Peygamberimizin bir adı da el-Vâfî'dir. el-Vâfî, sözünde duran, sözünün eri olan, vefâkâr, mükemmel ahlak sahibi demektir. Aynı anlamda ona el-Vefî de denmiştir. Hayat örneğimiz olan Hz. Peygamber (s.a.v), sözünde durma konusunda en güzel örnekleri bizlere sunmuş, ümmeti olarak bizlerin de vefâlı kimseler olmamızı istemiştir. Güvenilir olan ve güven veren Peygambere yaraşır ümmet olabilmek, onun gibi emîn kimseler olmakla mümkündür. Vefâkâr peygambere layık ümmet olmak da vefâkâr insan olmakla mümkündür.

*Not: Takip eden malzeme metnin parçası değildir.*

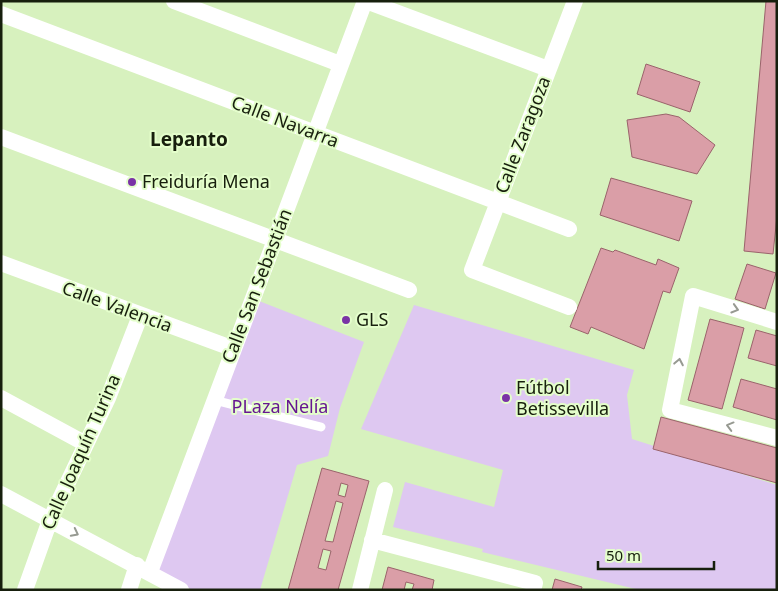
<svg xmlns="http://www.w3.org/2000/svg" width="778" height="591" font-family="'Noto Sans',sans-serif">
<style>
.green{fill:#dec8f1}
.building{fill:#da9ea7;stroke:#9a636b;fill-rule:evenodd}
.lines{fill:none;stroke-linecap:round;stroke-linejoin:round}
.lane{stroke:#fff;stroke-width:9}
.street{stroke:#fff;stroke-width:16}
.oneway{stroke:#979a92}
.poi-dot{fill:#7a33a6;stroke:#e4fecb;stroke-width:2}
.labels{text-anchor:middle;stroke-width:4;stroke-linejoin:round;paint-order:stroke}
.street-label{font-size:18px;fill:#171f0d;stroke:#e4fecb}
.poi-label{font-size:18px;fill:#171f0d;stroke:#e4fecb;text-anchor:start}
.park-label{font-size:18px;fill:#661691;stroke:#e4fecb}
.neighbourhood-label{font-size:19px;font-weight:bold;fill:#171f0d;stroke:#e4fecb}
</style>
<rect width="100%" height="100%" fill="#d7f1be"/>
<path class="green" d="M259 301 364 342 340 408 328 456 297 465 260 590H192L157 570Z
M414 305 634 370 627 395 632 439 777 485V590H640L482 552 483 549 393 527 405 482 494 507 503 470 361 429Z"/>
<path class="building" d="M766 1H777V216L773 254 744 251Z
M646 64 700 82 690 112 637 94Z
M666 114 679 117 715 145 697 174 632 157 627 120Z
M611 178 692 201 679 241 600 215Z
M601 248 613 252 615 250 656 265 658 259 679 268 670 293 663 291 644 349 591 327 588 334 570 327Z
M747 264 776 273 765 309 735 299Z
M710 319 744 328 722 409 688 400Z
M756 330 777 336V366L748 358Z
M741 379 777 389V420L733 407Z
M661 417 777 448V483L653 449Z
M322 468 369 481 338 590H288ZM341 483 348 485 345 497 338 495ZM336 501 343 503 333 542 325 541ZM323 549 331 551 326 570 318 568Z
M388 567 434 580 432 590H412L414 584 406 582 404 590H382Z
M555 579 582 587 581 590H552Z"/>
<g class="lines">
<path class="lane" d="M214 400 321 427"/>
<path class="street" d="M174 1 340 64
M366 1 548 69
M1 14 569 229
M1 137 409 290
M1 263 234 349
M569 307 472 270 575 1
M777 322 693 296 670 410 777 438
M1 398 86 444
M1 494 181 590
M372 540 535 583 533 590
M150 572 365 1
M25 590 50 520 108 398 140 316
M129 590 137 565
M360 590 385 490"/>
</g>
<defs><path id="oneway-chevron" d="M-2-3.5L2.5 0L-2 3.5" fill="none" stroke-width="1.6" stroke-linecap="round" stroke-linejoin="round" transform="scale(1.25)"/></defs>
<g class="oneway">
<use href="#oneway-chevron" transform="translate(735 309) rotate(17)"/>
<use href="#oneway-chevron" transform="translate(679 362) rotate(-79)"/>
<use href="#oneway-chevron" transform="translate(730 426) rotate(-165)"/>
<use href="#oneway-chevron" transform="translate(75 533) rotate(27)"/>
</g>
<g class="poi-dot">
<circle cx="132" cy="182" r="5"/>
<circle cx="346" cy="320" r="5"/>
<circle cx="506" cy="398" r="5"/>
</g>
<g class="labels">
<g class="street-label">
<text transform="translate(285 122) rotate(21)" y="6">Calle Navarra</text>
<text transform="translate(523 135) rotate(-69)" y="6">Calle Zaragoza</text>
<text transform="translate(257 286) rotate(-69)" y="6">Calle San Sebastián</text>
<text transform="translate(117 307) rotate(20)" y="6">Calle Valencia</text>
<text transform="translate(81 452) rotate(-66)" y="6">Calle Joaquín Turina</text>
</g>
<g class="poi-label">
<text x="142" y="188">Freiduría Mena</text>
<text x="356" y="326">GLS</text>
<text x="516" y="394">Fútbol<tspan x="516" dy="21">Betissevilla</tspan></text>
</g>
<g class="park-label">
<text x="280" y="413">PLaza Nelía</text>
</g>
<g class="neighbourhood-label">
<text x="189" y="146">Lepanto</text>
</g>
</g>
<rect width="778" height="591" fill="none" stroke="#171f0d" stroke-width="5"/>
<path d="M598 561v8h116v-8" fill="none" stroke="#171f0d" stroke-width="2.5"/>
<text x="606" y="561" font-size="15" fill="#171f0d" stroke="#e4fecb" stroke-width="4" paint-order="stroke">50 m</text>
</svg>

Hz. Ebû Bekir (r.a)'in İslâm tarihindeki vefâkârlığını ve yüceliğini bir şiirinde Hassan b. Sabit (r.a) şu şekilde terennüm etmektedir:

Eğer sâdık bir dostu anıp üzüleceksen,
Kardeşin Ebû Bekir'i hatırla güzel işleriyle.
O, Peygamberden sonra en iyisiydi yaratıkların,
Ve en âdili, günahtan en sakınan,
O, omuzladığı dâvâya en vefâkâr,
O Peygamberi doğrulayan ilk insan.
O, en tehlikeli anda Muhammed'e yâr.
Düşmanlar dağı çepeçevre sarıp tırmandığında,
İkinin ikincisiydi, yüksek mağarada.
Ondaki Resûl aşkını görünce bildiler,
Hiç kimse denk olamazdı bu kahramana.

Vefâkâr mü'min, her zaman ve her şartta sözünde duran, verdiği sözün gereğini yerine getiren kimsedir. Gerçek mü'min, başta Allah ve peygamberine karşı sorumluluklarını yerine getirir. Ardından insanlara verdiği sözleri yerine getirir. Söz verirken, bunun bir yükümlülük olduğunu bilir ve yerine getir(e)meyeceği sözleri vermez. Zira sözünde durmanın, ahde vefâ göstermenin dünya ve âhiret kazanımları çok büyüktür.